= Wulfnoth Godwinson =

Wulfnoth Godwinson (1040–1094) was the youngest brother of King Harold II of England. The sixth son of Earl Godwin of Wessex, Wulfnoth was given as a hostage in childhood, and, as a result of war and political intrigue, was subsequently held in captivity for 43 years before dying, the longest-ever imprisonment of a member of British royalty.

==Biography==
Wulfnoth was given as a hostage to Edward the Confessor in 1051 as assurance of Godwin's good behaviour and support during the confrontation between the earl and the king which led to the exile of Godwin and his other sons. Upon Godwin's return to England at the head of an army a year later, following extensive preparations in Ireland and Flanders, Norman supporters of King Edward, and especially Archbishop Robert of Jumièges fled England. It is likely at this point that Wulfnoth (along with Hakon, son of Svein Godwinson, Godwin's eldest son) was spirited away by the fleeing archbishop, and taken to Normandy, where they were handed over to Duke William of Normandy.

According to Historia novorum in Anglia by English historian Eadmer, the reason for Harold's excursion to Normandy in 1064 or 1065 was that he wished to free Wulfnoth as well as his nephew Hakon. To this end he took with him a vast amount of wealth, all of which was confiscated by Count Guy I of Ponthieu when Harold and his party were shipwrecked.

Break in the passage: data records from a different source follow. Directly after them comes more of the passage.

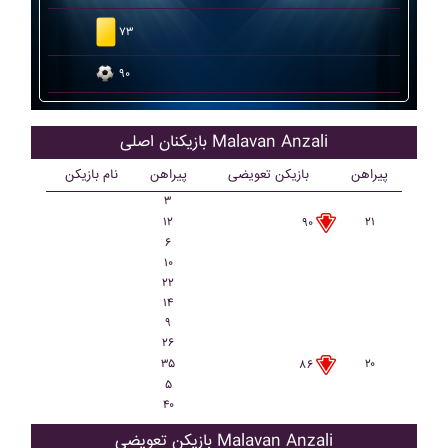
۷۳
۹۰
بازیکنان اصلی Malavan Anzali
پیراهن
بازیکن تعویضی
پیراهن
نام بازیکن
۳
۱۲
۲۱
۹۰
۶
۱۰
۲۲
۱۴
۹
۲۶
۳۵
۲۰
۸۶
۵
۴۰
بازیکن تعویضی Malavan Anzali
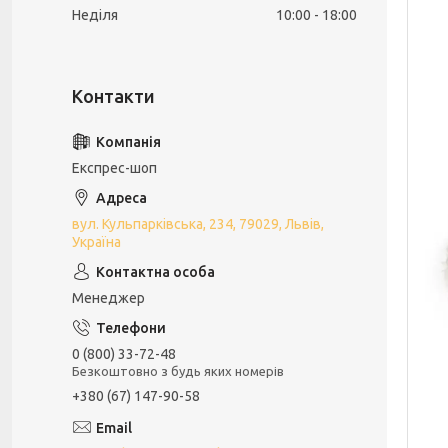
Неділя
10:00
18:00
Експрес-шоп
вул. Кульпарківська, 234, 79029, Львів,
Україна
Менеджер
0 (800) 33-72-48
Безкоштовно з будь яких номерів
+380 (67) 147-90-58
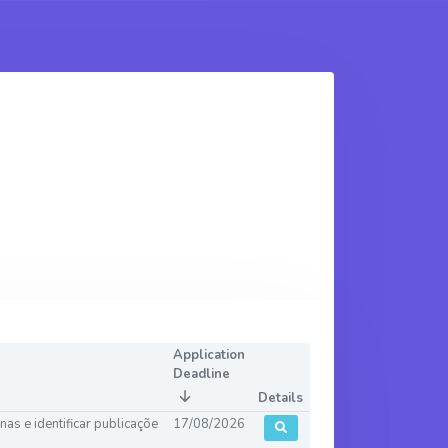
Application
Deadline
Details
as e identificar publicaçõe
17/08/2026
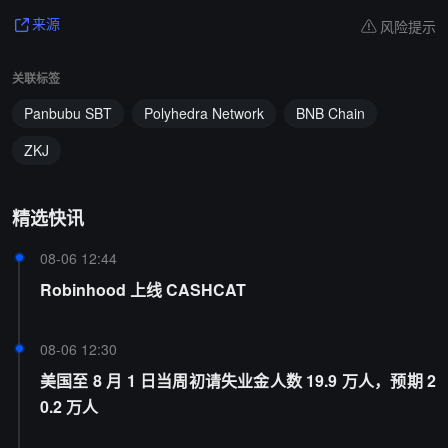
风险提示
来源
关联标签
Panbubu SBT
Polyhedra Network
BNB Chain
ZKJ
精选快讯
08-06 12:44
Robinhood 上线 CASHCAT
08-06 12:30
美国至 8 月 1 日当周初请失业金人数 19.9 万人，预期 2
0.2 万人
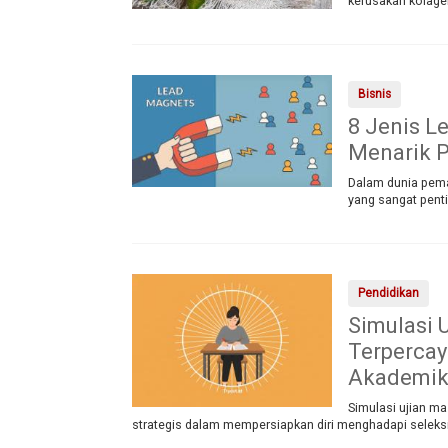
kerusakan kolagen
Bisnis
8 Jenis L
Menarik P
Dalam dunia pemas
yang sangat pent
Pendidikan
Simulasi 
Terperca
Akademi
Simulasi ujian m
strategis dalam mempersiapkan diri menghadapi seleksi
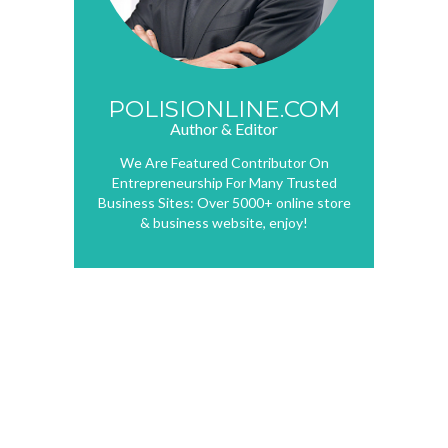
POLISIONLINE.COM
Author & Editor
We Are Featured Contributor On
Entrepreneurship For Many Trusted
Business Sites: Over 5000+ online store
& business website, enjoy!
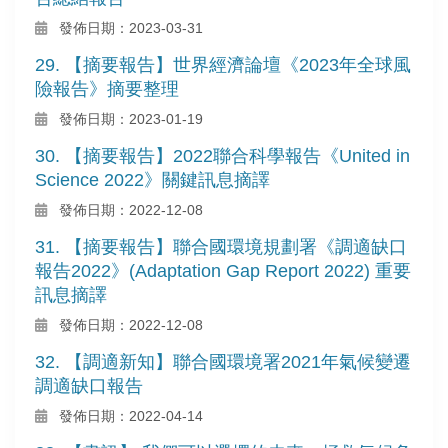
發佈日期：2023-03-31
29. 【摘要報告】世界經濟論壇《2023年全球風
險報告》摘要整理
發佈日期：2023-01-19
30. 【摘要報告】2022聯合科學報告《United in
Science 2022》關鍵訊息摘譯
發佈日期：2022-12-08
31. 【摘要報告】聯合國環境規劃署《調適缺口
報告2022》(Adaptation Gap Report 2022) 重要
訊息摘譯
發佈日期：2022-12-08
32. 【調適新知】聯合國環境署2021年氣候變遷
調適缺口報告
發佈日期：2022-04-14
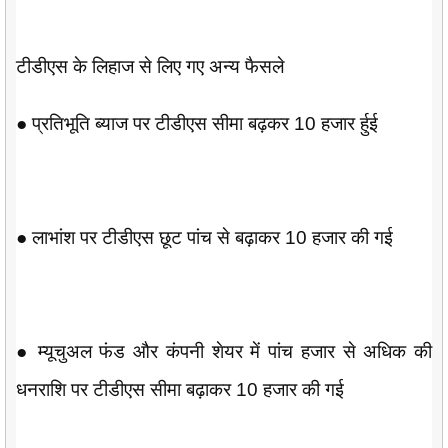
टीडीएस के लिहाज से लिए गए अन्य फैसले
● प्रतिभूति ब्याज पर टीडीएस सीमा बढ़कर 10 हजार र्हुई
● लाभांश पर टीडीएस छूट पांच से बढ़ाकर 10 हजार की गई
● म्यूचुअल फंड और कंपनी शेयर में पांच हजार से अधिक की
धनराशि पर टीडीएस सीमा बढ़ाकर 10 हजार की गई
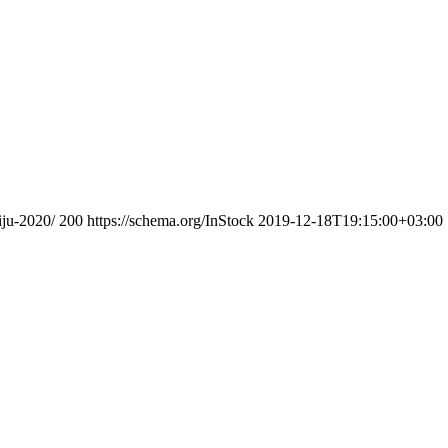
iju-2020/
200
https://schema.org/InStock
2019-12-18T19:15:00+03:00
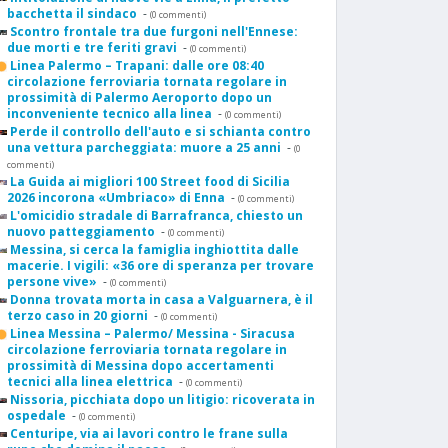
bacchetta il sindaco
-
(0 commenti)
Scontro frontale tra due furgoni nell'Ennese:
due morti e tre feriti gravi
-
(0 commenti)
Linea Palermo – Trapani: dalle ore 08:40
circolazione ferroviaria tornata regolare in
prossimità di Palermo Aeroporto dopo un
inconveniente tecnico alla linea
-
(0 commenti)
Perde il controllo dell'auto e si schianta contro
una vettura parcheggiata: muore a 25 anni
-
(0
commenti)
La Guida ai migliori 100 Street food di Sicilia
2026 incorona «Umbriaco» di Enna
-
(0 commenti)
L'omicidio stradale di Barrafranca, chiesto un
nuovo patteggiamento
-
(0 commenti)
Messina, si cerca la famiglia inghiottita dalle
macerie. I vigili: «36 ore di speranza per trovare
persone vive»
-
(0 commenti)
Donna trovata morta in casa a Valguarnera, è il
terzo caso in 20 giorni
-
(0 commenti)
Linea Messina – Palermo/ Messina - Siracusa
circolazione ferroviaria tornata regolare in
prossimità di Messina dopo accertamenti
tecnici alla linea elettrica
-
(0 commenti)
Nissoria, picchiata dopo un litigio: ricoverata in
ospedale
-
(0 commenti)
Centuripe, via ai lavori contro le frane sulla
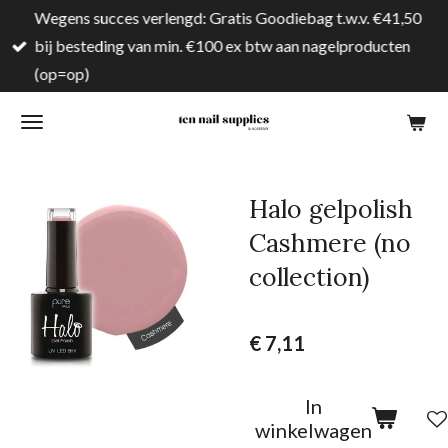
Wegens succes verlengd: Gratis Goodiebag t.w.v. €41,50
Ga
bij besteding van min. €100 ex btw aan nagelproducten
direct
(op=op)
naar
de
hoofdinhoud
Halo gelpolish
Cashmere (no
collection)
€ 7,11
In
winkelwagen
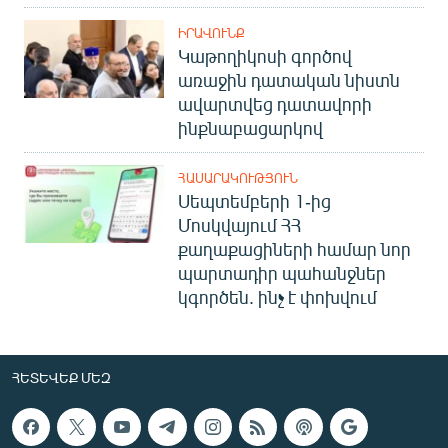
ԻՐԱՎՈՒՆՔ
Կաթողիկոսի գործով
առաջին դատական նիստն
ավարտվեց դատավորի
ինքնաբացարկով
ՀԱՍԱՐԱԿՈՒԹՅՈՒՆ
Սեպտեմբերի 1-ից
Մոսկվայում ՀՀ
քաղաքացիների համար նոր
պարտադիր պահանջներ
կգործեն. ինչ է փոխվում
ՀԵՏԵՎԵՔ ՄԵԶ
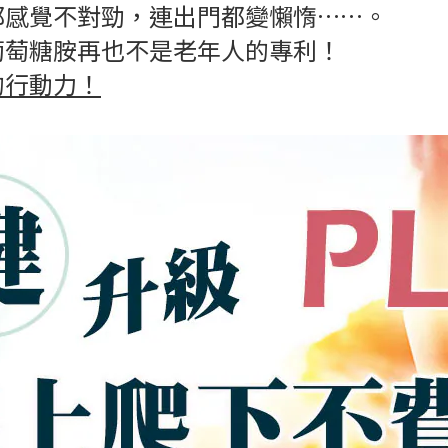
都感覺不對勁，連出門都變懶惰……。
葡萄糖胺再也不是老年人的專利！
的行動力！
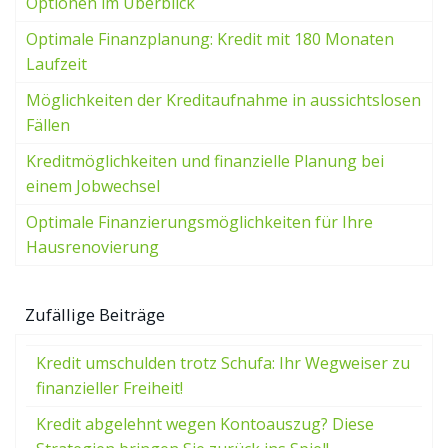
Optionen im Überblick
Optimale Finanzplanung: Kredit mit 180 Monaten
Laufzeit
Möglichkeiten der Kreditaufnahme in aussichtslosen
Fällen
Kreditmöglichkeiten und finanzielle Planung bei
einem Jobwechsel
Optimale Finanzierungsmöglichkeiten für Ihre
Hausrenovierung
Zufällige Beiträge
Kredit umschulden trotz Schufa: Ihr Wegweiser zu
finanzieller Freiheit!
Kredit abgelehnt wegen Kontoauszug? Diese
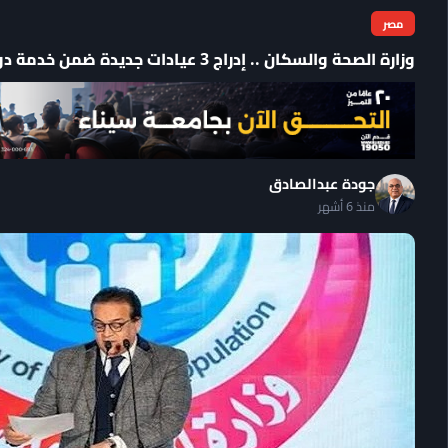
مصر
وزارة الصحة والسكان .. إدراج 3 عيادات جديدة ضمن خدمة دواؤك لحد باب بيتك لأصحاب الأمراض المزمنة
جودة عبدالصادق
منذ 6 أشهر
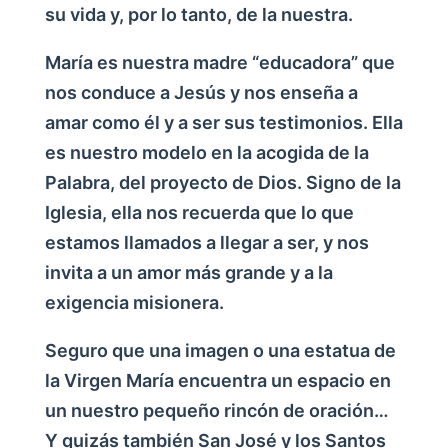
su vida y, por lo tanto, de la nuestra.
María es nuestra madre “educadora” que
nos conduce a Jesús y nos enseña a
amar como él y a ser sus testimonios. Ella
es nuestro modelo en la acogida de la
Palabra, del proyecto de Dios. Signo de la
Iglesia, ella nos recuerda que lo que
estamos llamados a llegar a ser, y nos
invita a un amor más grande y a la
exigencia misionera.
Seguro que una imagen o una estatua de
la Virgen María encuentra un espacio en
un nuestro pequeño rincón de oración…
Y quizás también San José y los Santos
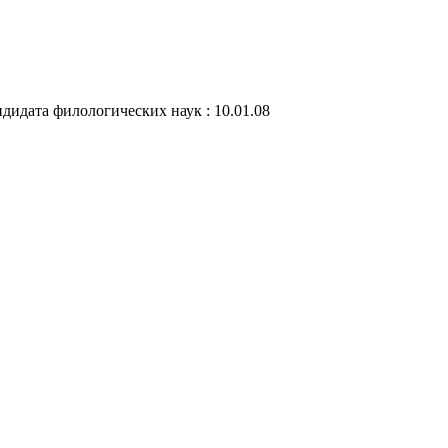
дидата филологических наук : 10.01.08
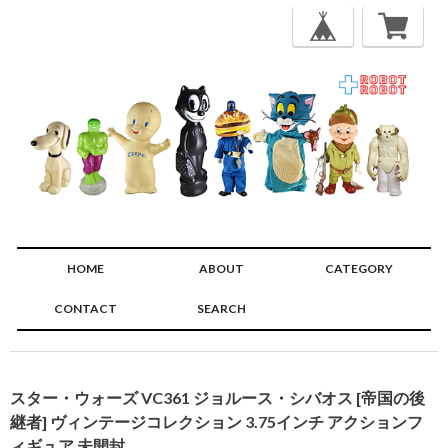
HOME
ABOUT
CATEGORY
CONTACT
SEARCH
🔍
スター・ウォーズ VC361 ジョルース・シバオス [帝国の後
継者] ヴィンテージコレクション 3.75インチ アクションフ
ィギュア 未開封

However, Harold's reasons for travelling to the continent are not clear, and there are other reasonable explanations, not the least of which was a sounding out among continental magnates of a response to his own intention to ascend the English throne at one point, given Edward's advanced age and lack of heir. When later Harold allegedly swore an oath to William agreeing to become his vassal and to support his succession to the English crown, one of the promises made by William in return, according to Eadmer, was that Wulfnoth would be returned safe and sound when William had become king. Harold's assumption of the crown broke this alleged agreement and Wulfnoth was not released until 1087, by the dying King William I in an amnesty. He was only freed briefly, before King William II Rufus took him to confinement in England.

Wulfnoth stayed in sometimes comfortable, if not enviable, captivity in Normandy and later in Hampshire and Wiltshire, and died in Winchester in 1094, still a prisoner. It is unknown if he ever fathered children.

==Popular culture==
On screen, Wulfnoth was portrayed by Michael Pennington in the two-part BBC TV play Conquest (1966), part of the series Theatre 625.